Evenings together would often begin in the Liston Bar in Corfu Town. Drinks would flow as his friends and acquaintances dropped by knowing they had a good chance of finding Adie there. Tourists would crane their necks wondering whether or not it might be him. Back-slapping bonhomie was his prevailing mood. But Elizabeth had witnessed by now how that mood could switch. While he rarely gave any outward sign of being drunk – his exuberance seemed natural; he was as engaging at eight in the morning after his breakfast swim – he drank continuously. So it seemed logical to blame the wine when blackness cut in as if a light bulb had popped.

On the periphery of several evenings was Veronica Rae. Some nights she arrived with friends and contented herself with her trademark stares from a separate table chosen, it seemed, to keep him in her sightline. Julian would occasionally raise his hand in greeting when she arrived but would otherwise ignore her.

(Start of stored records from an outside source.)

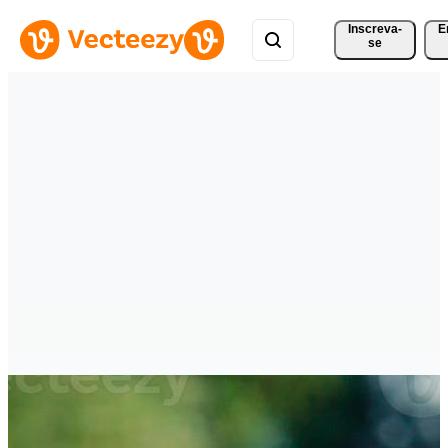
Inscreva-
E
se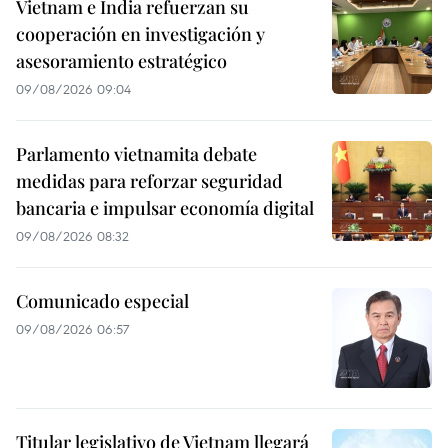
Vietnam e India refuerzan su
cooperación en investigación y
asesoramiento estratégico
09/08/2026 09:04
Parlamento vietnamita debate
medidas para reforzar seguridad
bancaria e impulsar economía digital
09/08/2026 08:32
Comunicado especial
09/08/2026 06:57
Titular legislativo de Vietnam llegará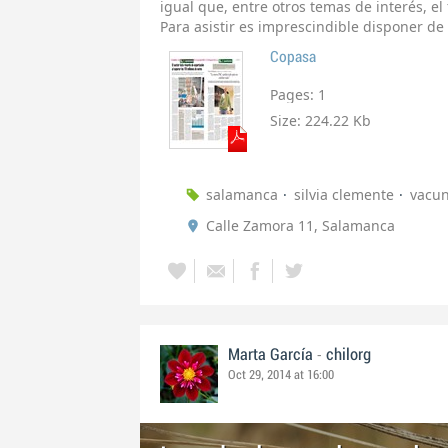
igual que, entre otros temas de interés, el
Para asistir es imprescindible disponer de 
Copasa
Pages:
1
Size:
224.22 Kb
salamanca
silvia clemente
vacun
Calle Zamora 11, Salamanca
-
Marta García
chilorg
Oct 29, 2014 at 16:00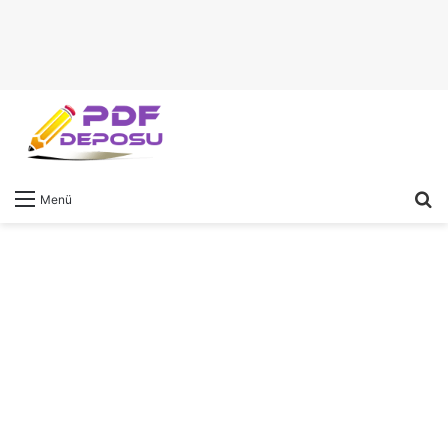
A
Menü
y
...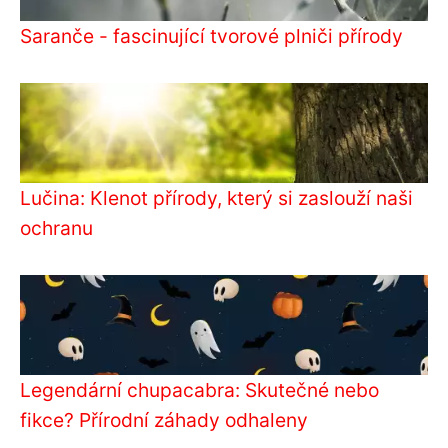
Saranče - fascinující tvorové plniči přírody
Lučina: Klenot přírody, který si zaslouží naši
ochranu
Legendární chupacabra: Skutečné nebo
fikce? Přírodní záhady odhaleny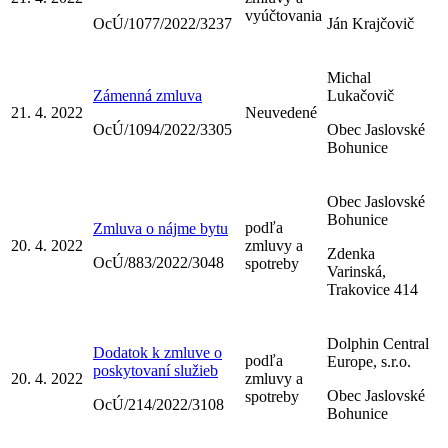
vyúčtovania
OcÚ/1077/2022/3237
Ján Krajčovič
Michal
Zámenná zmluva
Lukačovič
21. 4. 2022
Neuvedené
OcÚ/1094/2022/3305
Obec Jaslovské
Bohunice
Obec Jaslovské
Bohunice
podľa
Zmluva o nájme bytu
20. 4. 2022
zmluvy a
Zdenka
OcÚ/883/2022/3048
spotreby
Varinská,
Trakovice 414
Dolphin Central
Dodatok k zmluve o
podľa
Europe, s.r.o.
poskytovaní služieb
20. 4. 2022
zmluvy a
Obec Jaslovské
spotreby
OcÚ/214/2022/3108
Bohunice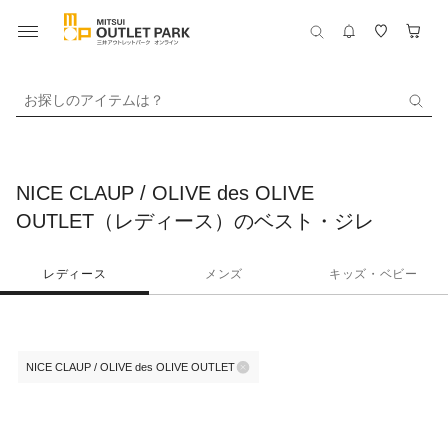
お探しのアイテムは？
NICE CLAUP / OLIVE des OLIVE
OUTLET（レディース）のベスト・ジレ
レディース
メンズ
キッズ・ベビー
NICE CLAUP / OLIVE des OLIVE OUTLET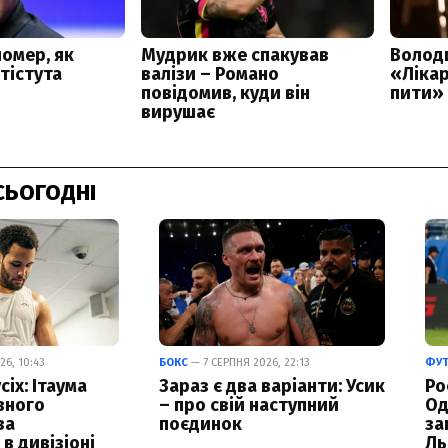
СЬОГОДНІ
6, 10:43
БОКС
— 7 СЕРПНЯ 2026, 22:13
ФУ
сіх: Ітаума
Зараз є два варіанти: Усик
Ро
вного
– про свій наступний
Од
за
поєдинок
за
в дивізіоні
Ль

‘How exactly do you know her?' Elizabeth asked. She knew she was being persistent on this issue, but the woman was disconcerting.

‘I think she came via Don Webber, somewhere along the line – Paris maybe.' He was in a soaring mood after a day rediscovering a near-deserted cove to the north. They had slept through the afternoon there, entangled and drugged on warm wine. ‘She's been hanging around a few months. She
might have been here in previous years. I can't remember.'

‘She gives you such looks!'

‘Does she?'

‘Of course she does. I can't believe you don't notice.'

‘I don't let it bother me.'

Elizabeth tried to do the same.

Then one evening Veronica came directly to their table. She was alone. Her hair was scraped back (in another hair band that matched her dress) in a way that accentuated the boniness of her little face and shadowed eyes. She jutted her chin at Elizabeth as she stopped. It was only six o'clock and the other chairs were empty.